The first whiff of this sauce brings with it a strong mustard pungency that's slightly mellowed by sugar. Once you smell beyond that upfront mustard, there's a medium vinegar tang mixing in along with a sweet tomato. The more nuanced layers of the aroma include an earthy and peppery heat, some oniony notes, and just a faint hint of garlic.
Thickness & Texture
This orange hued sauce has a glossy sheen and is opaque, but it's still easy to some spices, mainly in larger red flakes and smaller white and black specs. The sauce has a medium-thin thickness with a mostly smooth consistancy that's only broken by the larger pieces of spices. From a suspended spoon, the sauce falls in a fast and uneven pour that quickly changes to semi-quick drips, then stops falling and leaves a thin coating of sauce left clinging to the silverware.
Out of the Jar
The initial taste of this sauce is strongly mustard, but a quick hit of sugar brings a pleasing balance to the mustard pungency.
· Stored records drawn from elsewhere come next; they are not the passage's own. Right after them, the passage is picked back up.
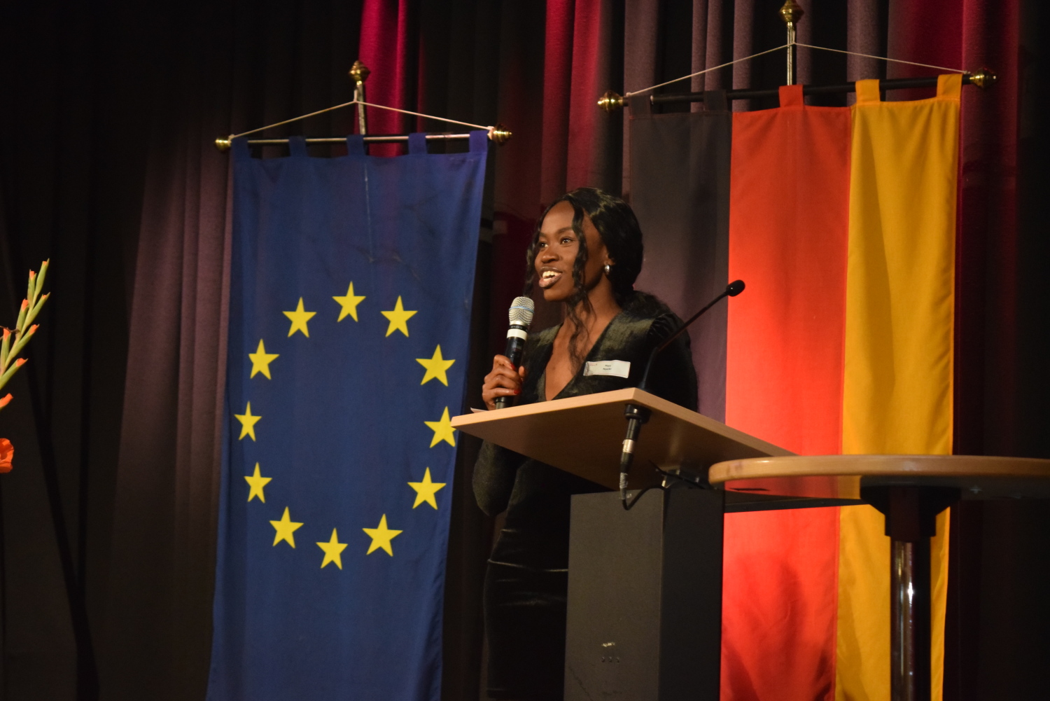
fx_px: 2407
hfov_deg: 24.6
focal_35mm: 82
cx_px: 525
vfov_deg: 16.6
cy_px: 350
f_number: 5.6
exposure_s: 1/60
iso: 3200
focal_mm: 55
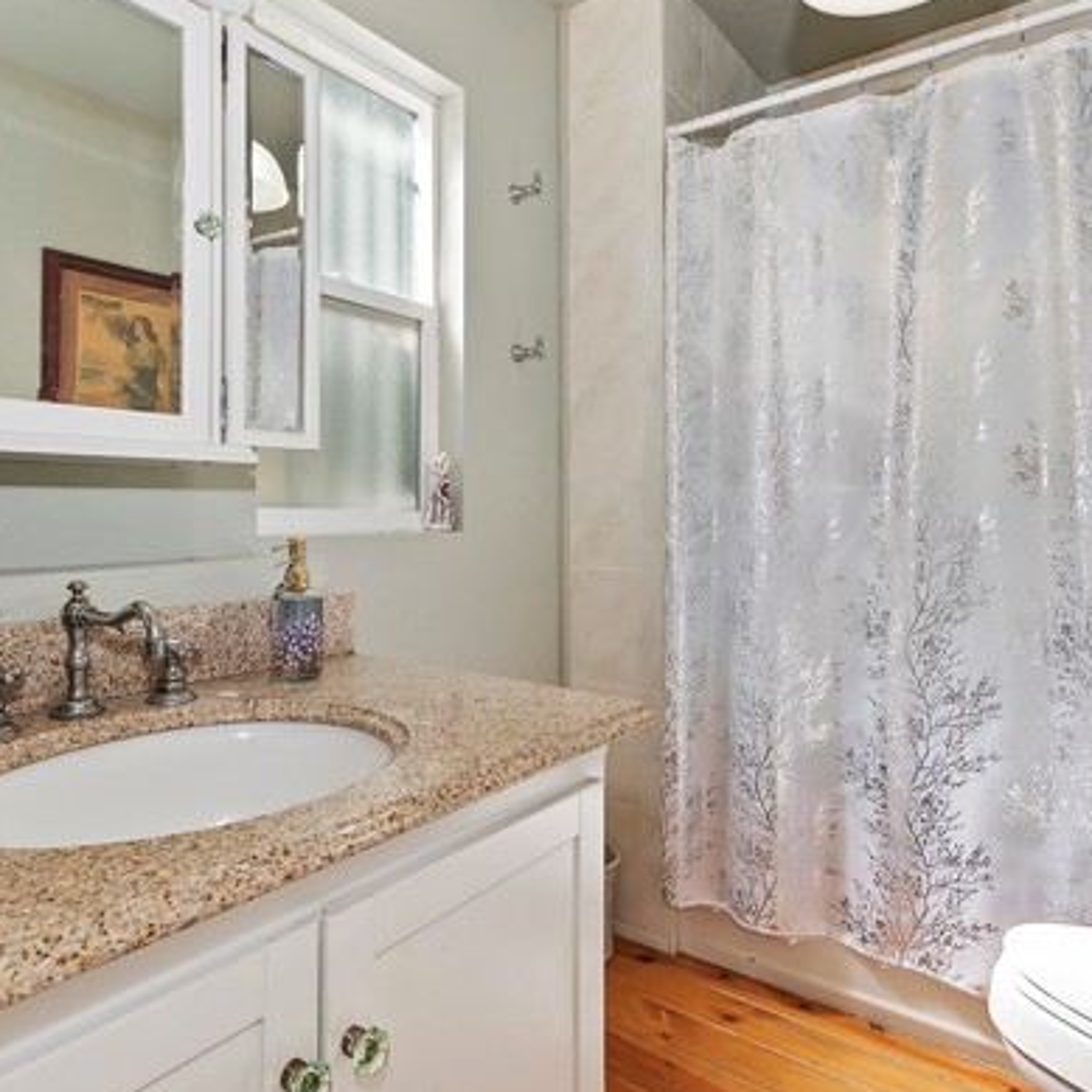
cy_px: 535
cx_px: 486
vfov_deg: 72.1
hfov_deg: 71.9
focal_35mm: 21
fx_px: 749
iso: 280
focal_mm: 10
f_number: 8
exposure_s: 1/30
As the sauce settles on the tongue, that sweetness gains a ketchup-like flavor from tomatoes, then vinegar works its way in and starts to ramp up the tang. At this point, you get a bit of an oniony taste in the background along with a very small amount of garlic before the earthy peppers become the dominant spice. The heat of the peppers and tang of the vinegar increase at the same time at the end, which mingles with a lingering sweet and mustardy profile to leave a final tart, spicy, sweet, and pungent aftertaste.
Slathered & Cooked
This sauce coated the chicken in a medium-thin, even layer that didn't completely bake down over indirect heat. This lead to a little sauce loss even before moving the leg to direct heat, and once right over the coals, the chicken lost even more sauce and what stuck showed only light caramelization. Despite a thin sauce layer, the flavor stayed very consistent from out of the jar. There was a bright and fresh blend of mustard and tomato with a sweetness kept in check by tangy vinegar and spicy peppers. Notable was a lack of grittiness, which can be common among mustard-based sauces after being cooked.
Put to Use
It's been over year since I last picked up and tried a Num Num Sauce, but my initial very positive impression has always stuck with me. So I was happy that this Mustard Spice recipe continued that perception and further solidified my love for these sauces. Out of the jar, this sauce had a really fresh taste with a profile that was extremely balanced with a progression of flavors that kept me wanting to eat spoonful after spoonful. Despite some burn off during grilling, the flavor remained strong and consistent with out of the jar, making this a versatile, all-purpose choice. It was probably my favorite mustard based sauce I've ever tried, and if you're into the pungency and extra tartness created by a mustard base, this sauce is worth going out of your way to get your hands on it. That flavor paired really well with chicken, and would be equally excellent on pork and probably seafood too. I'd personally opt for those types of lighter flavored meats so you can taste all the great stuff going on, which could get a little lost on something more powerful on its own, like beef.